*Text under study*:
* * *

As indicated hereinbefore, the first physical parameter is, for example, the gain of the first circuit.

The integrated circuit may comprise several first circuits configured to be powered by the supply voltage and to be polarized based on respective first direct polarization currents.

And the first current replication circuit is configured to elaborate these respective first polarization currents based on said corrected current.

The first circuits form, for example, a radiofrequency emission or reception chain and the first physical parameter is, for example, the gain of the emission or reception chain.

According to one embodiment, the integrated circuit further comprises several second circuits configured to be powered by the supply voltage and to be polarized based on respective second direct polarization currents.

The first circuits form, for example, a radiofrequency emission chain and the second circuits form, for example, a radiofrequency reception chain having a gain forming a second physical parameter, whose value could undergo a variation resulting from said dispersion of voltage values.

* * *

*Data shown*:

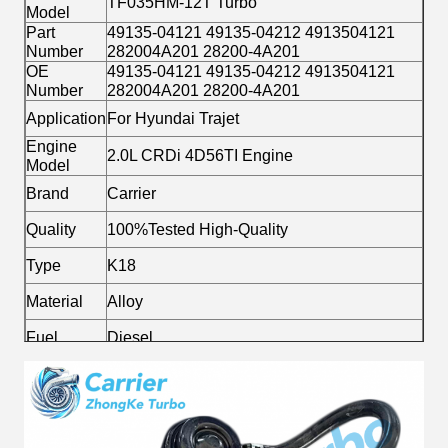
TF035HM-12T Turbo
Model
Part
49135-04121 49135-04212 4913504121
Number
282004A201 28200-4A201
OE
49135-04121 49135-04212 4913504121
Number
282004A201 28200-4A201
Application
For Hyundai Trajet
Engine
2.0L CRDi 4D56TI Engine
Model
Brand
Carrier
Quality
100%Tested High-Quality
Type
K18
Material
Alloy
Fuel
Diesel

* * *

*Try it*: Reproduce verbatim everything in the passage on integrated-circuit polarization from "The integrated circuit may" down to "second direct polarization currents.".

*Response to the task*:
The integrated circuit may comprise several first circuits configured to be powered by the supply voltage and to be polarized based on respective first direct polarization currents.

And the first current replication circuit is configured to elaborate these respective first polarization currents based on said corrected current.

The first circuits form, for example, a radiofrequency emission or reception chain and the first physical parameter is, for example, the gain of the emission or reception chain.

According to one embodiment, the integrated circuit further comprises several second circuits configured to be powered by the supply voltage and to be polarized based on respective second direct polarization currents.